As Edward Glaeser writes in an excellent post, Prof Williamson saw the limitations, as well as the benefits, of hierarchies and organizations. His analysis focussed on market failures due to bounded rationality, asymmetric information, imperfect contracting, adverse selection, ex-post opportunism, and so on. As Glaeser writes, Prof Williamson focussed on "peer group associations and hierarchies... emphasizing information asymmetries and the difficulty of ascertaining the productivity of particular workers... argued that a simple hierarchy with workers, ground level managers and an entrepreneur was a remarkably efficient way of handling production when information was imperfect."

Ostrom’s work focuses on the commons, such as how pools of users manage natural resources as common property. As MR correctly points out, Prof Ostrom saw not the tragedy of the commons but opportunity of the commons and the relevance of social and community institutions and conventions in addressing widely prevalent market failures in many areas of sharing of common public resources - grazing, fishing, irrigation etc. It writes, "Ostrom's work is about understanding how the laws of common resource governance evolve and how we may better conserve resources by making legislation that does not conflict with law."

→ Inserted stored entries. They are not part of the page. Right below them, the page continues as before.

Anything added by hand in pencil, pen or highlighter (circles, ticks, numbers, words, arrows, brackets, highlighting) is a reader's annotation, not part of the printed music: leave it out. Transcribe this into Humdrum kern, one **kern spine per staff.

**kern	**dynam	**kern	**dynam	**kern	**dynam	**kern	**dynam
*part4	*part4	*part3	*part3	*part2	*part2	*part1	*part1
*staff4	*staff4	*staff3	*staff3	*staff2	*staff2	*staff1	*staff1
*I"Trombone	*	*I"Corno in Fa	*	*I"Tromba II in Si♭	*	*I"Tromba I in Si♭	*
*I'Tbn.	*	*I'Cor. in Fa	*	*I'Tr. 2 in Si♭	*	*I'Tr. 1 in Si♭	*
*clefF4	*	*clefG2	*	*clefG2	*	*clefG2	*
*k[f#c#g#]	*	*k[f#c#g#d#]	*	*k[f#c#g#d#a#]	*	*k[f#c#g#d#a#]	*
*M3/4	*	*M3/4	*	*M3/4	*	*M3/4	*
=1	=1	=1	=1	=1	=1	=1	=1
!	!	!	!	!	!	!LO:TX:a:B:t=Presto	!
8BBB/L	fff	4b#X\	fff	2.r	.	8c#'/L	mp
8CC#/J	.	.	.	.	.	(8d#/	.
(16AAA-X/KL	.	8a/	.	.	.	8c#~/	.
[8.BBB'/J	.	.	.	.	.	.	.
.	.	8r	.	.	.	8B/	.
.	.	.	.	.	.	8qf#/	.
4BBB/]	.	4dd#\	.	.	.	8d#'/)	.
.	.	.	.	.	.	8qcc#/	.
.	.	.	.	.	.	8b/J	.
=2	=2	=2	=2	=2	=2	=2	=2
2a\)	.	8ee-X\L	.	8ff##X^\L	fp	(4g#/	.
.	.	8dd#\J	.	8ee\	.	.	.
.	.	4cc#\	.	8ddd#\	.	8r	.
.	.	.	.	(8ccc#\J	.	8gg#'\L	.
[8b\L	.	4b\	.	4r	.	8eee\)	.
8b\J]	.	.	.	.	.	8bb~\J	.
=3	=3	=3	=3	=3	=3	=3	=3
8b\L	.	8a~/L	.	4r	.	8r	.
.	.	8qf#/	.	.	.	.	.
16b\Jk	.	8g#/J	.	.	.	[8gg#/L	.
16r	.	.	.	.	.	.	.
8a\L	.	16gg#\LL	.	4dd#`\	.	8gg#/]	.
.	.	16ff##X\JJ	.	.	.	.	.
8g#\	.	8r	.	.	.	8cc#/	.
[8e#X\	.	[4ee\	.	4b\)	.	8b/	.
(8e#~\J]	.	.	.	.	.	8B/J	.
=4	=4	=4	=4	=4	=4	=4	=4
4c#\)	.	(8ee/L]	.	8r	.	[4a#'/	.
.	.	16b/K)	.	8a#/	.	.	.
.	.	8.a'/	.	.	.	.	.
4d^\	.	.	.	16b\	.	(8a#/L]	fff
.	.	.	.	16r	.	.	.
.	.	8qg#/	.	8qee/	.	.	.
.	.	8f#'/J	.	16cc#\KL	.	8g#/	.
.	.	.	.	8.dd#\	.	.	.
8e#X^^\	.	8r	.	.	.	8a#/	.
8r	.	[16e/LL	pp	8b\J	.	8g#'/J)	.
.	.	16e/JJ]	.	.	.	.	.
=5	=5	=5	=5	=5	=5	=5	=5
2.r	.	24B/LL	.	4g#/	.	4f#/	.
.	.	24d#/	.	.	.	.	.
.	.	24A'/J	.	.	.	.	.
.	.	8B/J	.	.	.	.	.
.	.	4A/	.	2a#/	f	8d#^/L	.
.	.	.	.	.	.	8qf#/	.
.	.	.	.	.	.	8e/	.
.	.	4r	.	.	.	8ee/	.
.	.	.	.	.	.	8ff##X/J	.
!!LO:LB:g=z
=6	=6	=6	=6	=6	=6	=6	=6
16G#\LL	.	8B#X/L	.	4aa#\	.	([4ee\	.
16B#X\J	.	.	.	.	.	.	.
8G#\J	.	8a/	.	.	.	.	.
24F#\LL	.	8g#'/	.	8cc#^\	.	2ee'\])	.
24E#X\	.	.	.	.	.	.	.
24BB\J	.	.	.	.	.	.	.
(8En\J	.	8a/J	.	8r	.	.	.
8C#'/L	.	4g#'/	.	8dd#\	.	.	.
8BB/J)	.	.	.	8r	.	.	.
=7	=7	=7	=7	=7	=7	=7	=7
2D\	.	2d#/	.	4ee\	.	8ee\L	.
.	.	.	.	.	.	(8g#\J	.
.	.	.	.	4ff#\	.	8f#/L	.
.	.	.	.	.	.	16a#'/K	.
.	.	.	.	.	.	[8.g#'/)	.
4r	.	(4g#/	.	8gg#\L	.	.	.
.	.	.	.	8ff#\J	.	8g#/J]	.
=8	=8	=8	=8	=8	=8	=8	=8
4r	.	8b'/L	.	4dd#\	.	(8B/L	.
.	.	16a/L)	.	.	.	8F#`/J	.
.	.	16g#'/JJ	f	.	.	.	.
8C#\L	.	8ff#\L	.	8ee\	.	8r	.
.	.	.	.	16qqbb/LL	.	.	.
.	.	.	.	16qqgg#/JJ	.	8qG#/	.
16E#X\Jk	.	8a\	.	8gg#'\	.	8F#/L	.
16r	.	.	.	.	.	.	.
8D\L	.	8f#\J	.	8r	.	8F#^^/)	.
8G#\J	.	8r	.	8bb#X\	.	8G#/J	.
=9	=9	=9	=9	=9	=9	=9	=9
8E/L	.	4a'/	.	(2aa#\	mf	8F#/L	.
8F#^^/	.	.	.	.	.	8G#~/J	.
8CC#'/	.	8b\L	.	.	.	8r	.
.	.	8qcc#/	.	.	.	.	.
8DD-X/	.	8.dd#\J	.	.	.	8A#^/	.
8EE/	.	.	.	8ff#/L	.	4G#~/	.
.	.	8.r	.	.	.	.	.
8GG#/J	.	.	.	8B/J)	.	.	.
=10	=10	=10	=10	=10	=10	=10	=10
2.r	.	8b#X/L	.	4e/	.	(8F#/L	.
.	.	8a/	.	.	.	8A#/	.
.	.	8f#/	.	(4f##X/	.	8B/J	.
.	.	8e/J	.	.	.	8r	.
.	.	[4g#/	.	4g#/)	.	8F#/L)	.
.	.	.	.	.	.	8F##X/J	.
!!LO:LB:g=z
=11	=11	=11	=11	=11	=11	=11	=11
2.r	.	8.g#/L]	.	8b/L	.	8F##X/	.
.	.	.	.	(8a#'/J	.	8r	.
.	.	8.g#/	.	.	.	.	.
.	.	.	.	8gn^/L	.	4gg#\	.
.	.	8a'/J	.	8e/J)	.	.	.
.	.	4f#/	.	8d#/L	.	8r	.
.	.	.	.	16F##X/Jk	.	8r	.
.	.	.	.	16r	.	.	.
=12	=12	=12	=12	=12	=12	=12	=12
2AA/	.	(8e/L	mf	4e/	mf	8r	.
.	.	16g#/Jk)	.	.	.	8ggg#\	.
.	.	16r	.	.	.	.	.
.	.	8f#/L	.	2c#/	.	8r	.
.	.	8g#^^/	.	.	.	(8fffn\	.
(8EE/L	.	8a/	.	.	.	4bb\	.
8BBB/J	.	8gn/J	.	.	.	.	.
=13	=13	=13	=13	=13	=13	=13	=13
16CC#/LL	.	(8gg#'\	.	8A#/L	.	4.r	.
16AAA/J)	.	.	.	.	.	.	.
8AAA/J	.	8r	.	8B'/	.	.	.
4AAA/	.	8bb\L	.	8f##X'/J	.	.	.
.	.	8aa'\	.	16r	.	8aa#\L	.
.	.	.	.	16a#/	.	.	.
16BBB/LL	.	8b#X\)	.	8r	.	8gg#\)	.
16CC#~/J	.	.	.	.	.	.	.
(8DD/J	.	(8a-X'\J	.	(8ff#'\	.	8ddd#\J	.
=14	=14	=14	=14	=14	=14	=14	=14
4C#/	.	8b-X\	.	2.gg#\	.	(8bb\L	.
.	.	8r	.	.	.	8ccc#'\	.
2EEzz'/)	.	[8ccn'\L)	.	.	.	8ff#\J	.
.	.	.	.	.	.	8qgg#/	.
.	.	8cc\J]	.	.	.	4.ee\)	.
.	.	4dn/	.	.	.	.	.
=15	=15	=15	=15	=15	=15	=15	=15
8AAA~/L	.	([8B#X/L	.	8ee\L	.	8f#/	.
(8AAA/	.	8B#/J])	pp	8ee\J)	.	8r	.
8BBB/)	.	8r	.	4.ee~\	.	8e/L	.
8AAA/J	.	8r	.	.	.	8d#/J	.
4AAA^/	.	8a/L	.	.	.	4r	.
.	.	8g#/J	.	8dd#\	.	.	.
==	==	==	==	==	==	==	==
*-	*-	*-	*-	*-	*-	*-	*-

Prof Ostrom's work goes beyond the conventional public-private divide and focuses on how "pools of users manage natural resources as common property" and thereby overcome the market failures arising from the tragedy of the commons. There are numerous examples of traditional governance structures, where the commons users "create and enforce rules that mitigate overexploitation". As Prof Ostrom has written (and also here), "When users are genuinely engaged in decisions regarding rules affecting their use, the likelihood of them following the rules and monitoring others is much greater than when an authority simply imposes rules".

Paul Krugman sees the awards as a recognition of the New Institutional Economics. See Mark Thoma, as always, for the exhaustive links.